#### Dataset excerpts ####
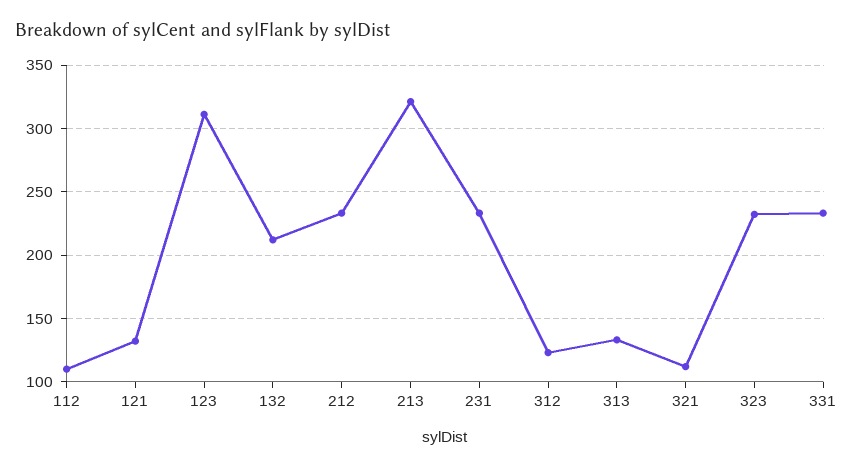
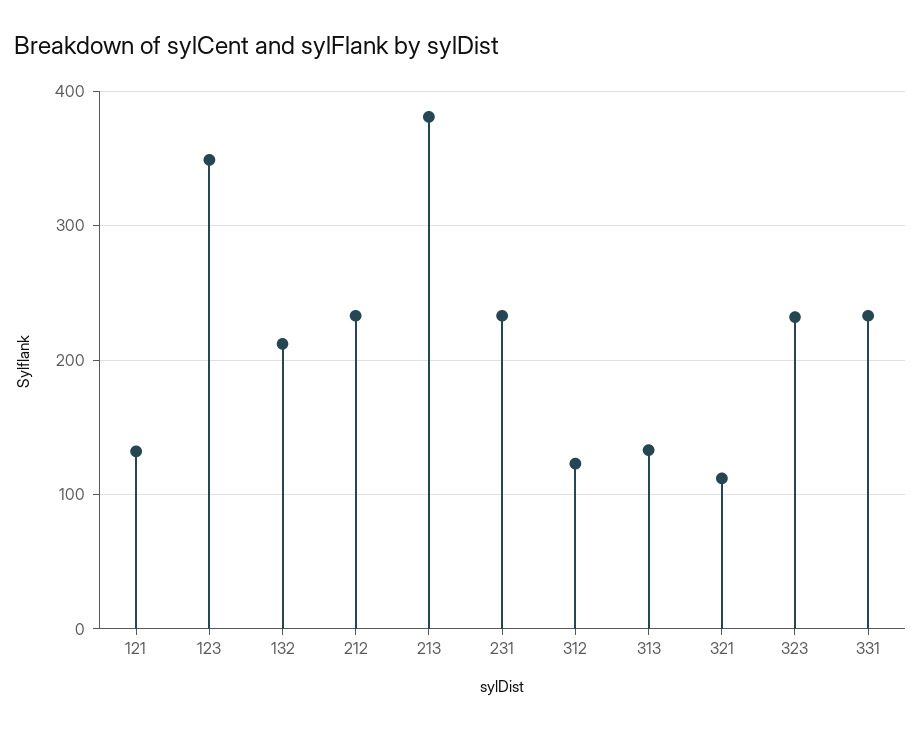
112: 110 -> none
123: 310 -> 350
213: 320 -> 380

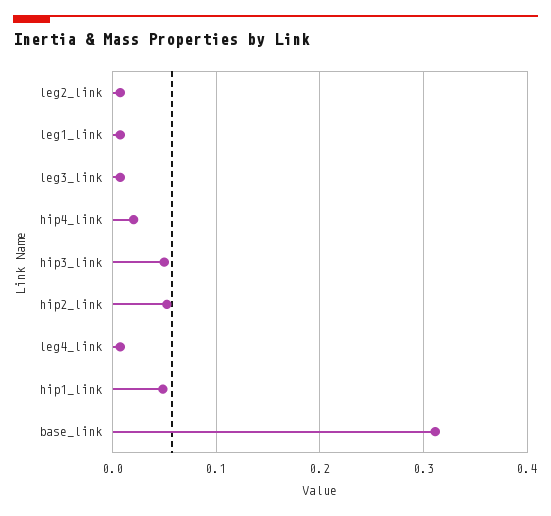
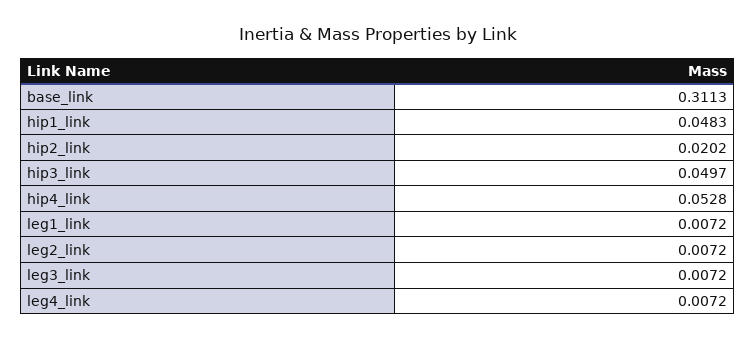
hip4_link: 0.02 -> 0.0528
hip2_link: 0.05 -> 0.0202

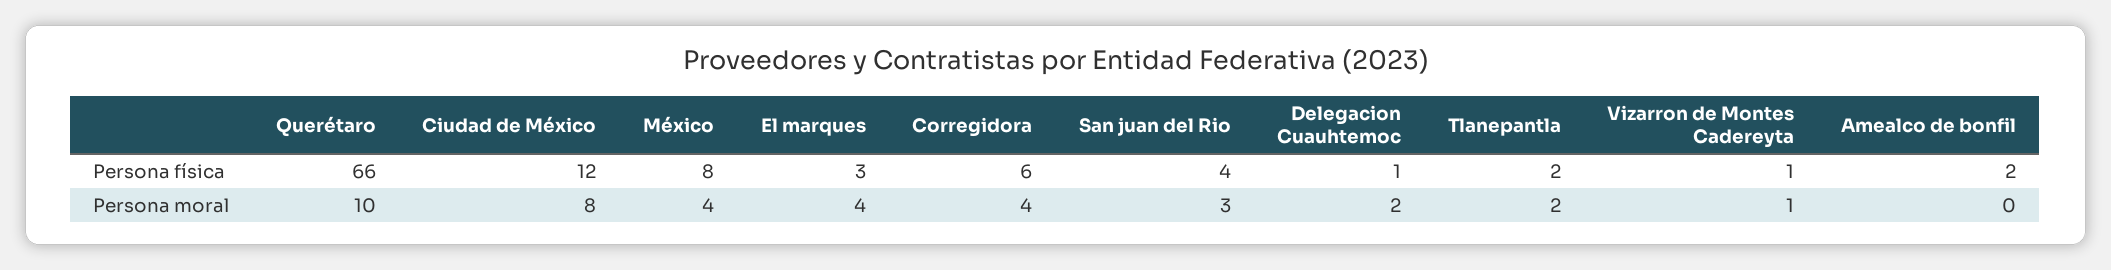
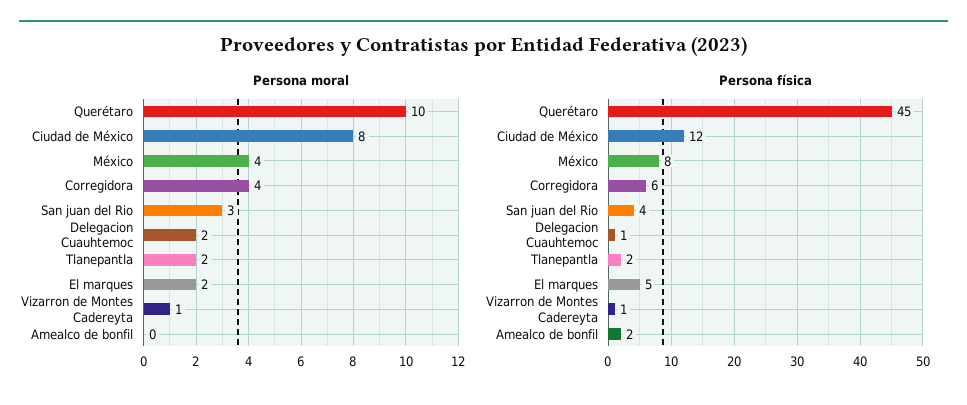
Persona física, Querétaro: 66 -> 45
Persona física, El marques: 3 -> 5
Persona moral, El marques: 4 -> 2

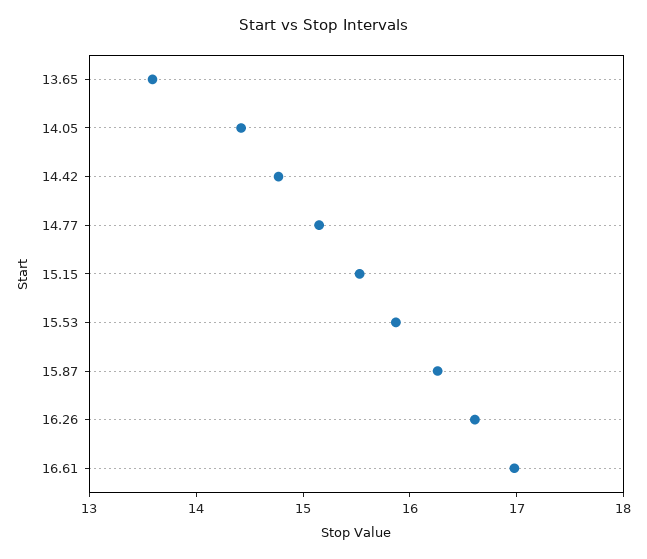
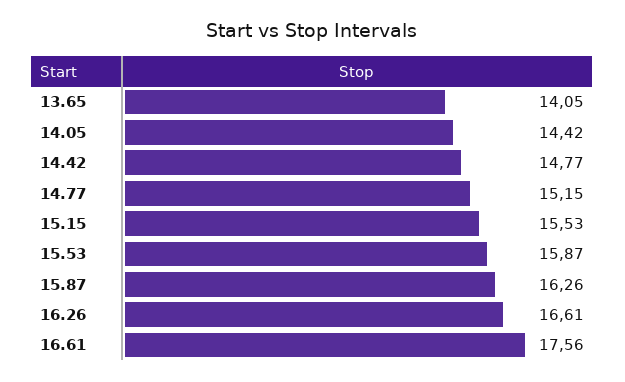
13.65: 13.6 -> 14.05
16.61: 17 -> 17.56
####
## Task goal
Using the records above, work out how many lines hold the string "Persona"; answer with that number alone.

## Exercise output
3